Model Medicines' discovery of multiple new chemotypes with activity against these high value targets represents a significant breakthrough. The rapid discovery of these therapeutic candidates was enabled by the Company's Galileo™ Drug Discovery Platform. Bastiaan Bergman, PhD, Vice President of Engineering at Model Medicines, noted, "The Company's AI-Drug Discovery Platform has now established a track record of better, faster, cheaper, and repeatable drug discovery – identifying drugs with novel activity against numerous targets validated in indications ranging from oncology to infectious disease to gut dysmotility. In the case of oncology, the lack of historical success in developing drugs against AXL and BRD4 necessitated a new approach. In a matter of weeks, we were able to leverage our platform to move from target selection, to in silico discovery, to in vitro validation of multiple hits with drug-like properties – demonstrating the platform's potential to make novel discoveries in a timeframe and at a cost previously unimaginable in the industry."

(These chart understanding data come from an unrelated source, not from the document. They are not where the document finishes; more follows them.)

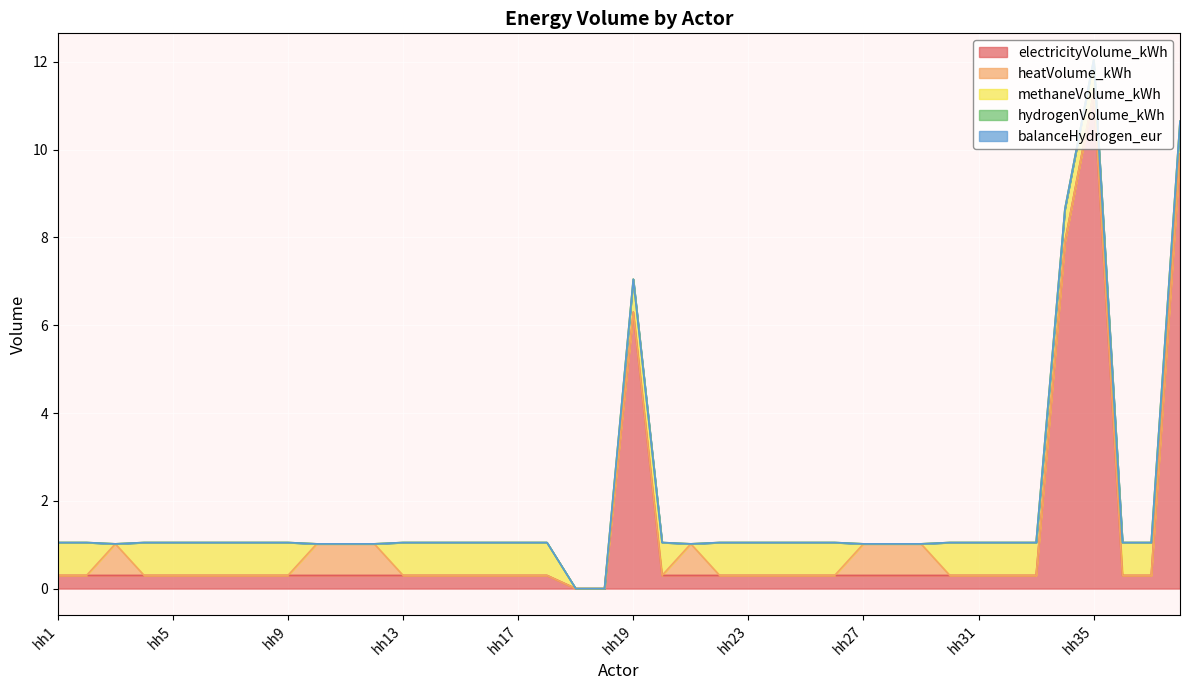

Where is heatVolume_kWh nearest to the value 0?

hh1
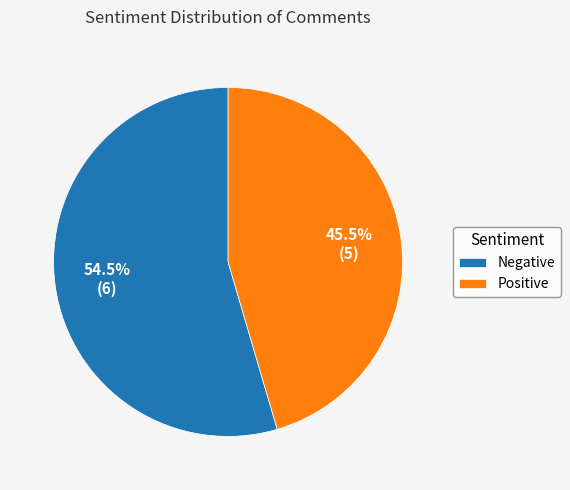

How many segments does this pie chart have?

2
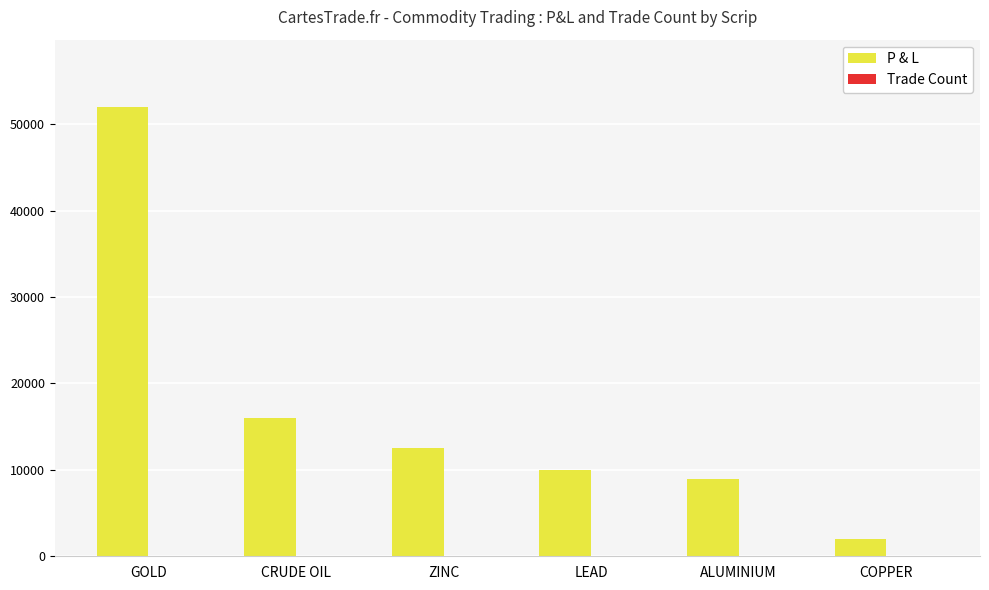

Where does the P & L series first go above 12500?

GOLD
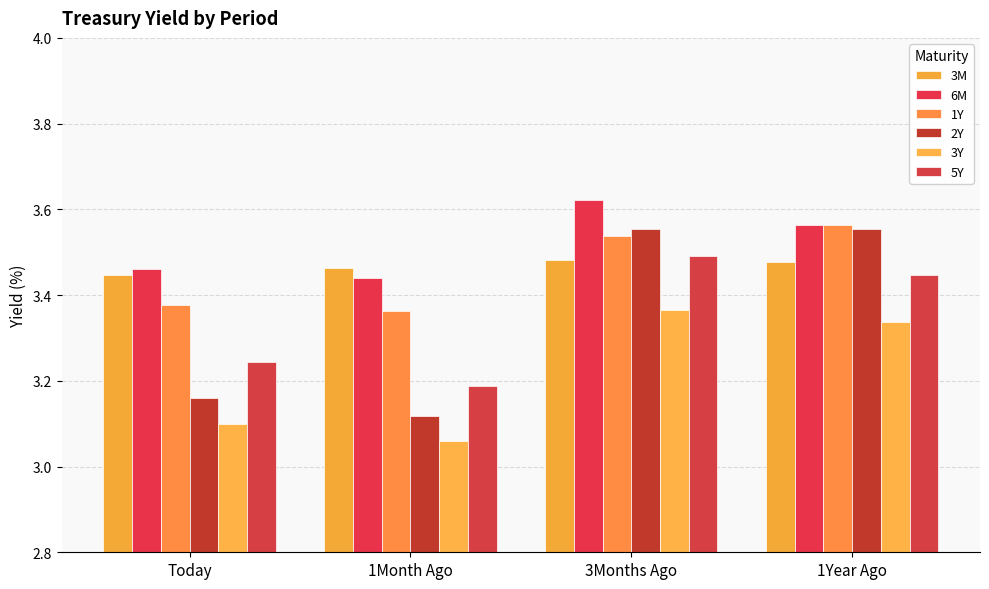

What value does the 1Y series have at 1Year Ago?

3.6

"Model Medicines was launched with the goal of building a technology-driven pharmaceutical company that would transform pharmacoeconomic models of drug development and discover best-in-class therapeutics against the most difficult to drug targets and most difficult to treat diseases. The rapid discovery of multiple compounds with novel activity against two high value oncology targets, combined with the previously reported potential of MDL-001 to improve treatment options across a wide variety of infectious diseases demonstrates the platform's and team's ability to work across broad areas of biology and human disease. We are looking forward to combining our uniquely innovative approach to drugging critical oncology targets with the world's best translational scientists and drug developers in the search for more effective cancer treatments." remarked Daniel J. Haders II, PhD, Co-Founder and CEO of Model Medicines.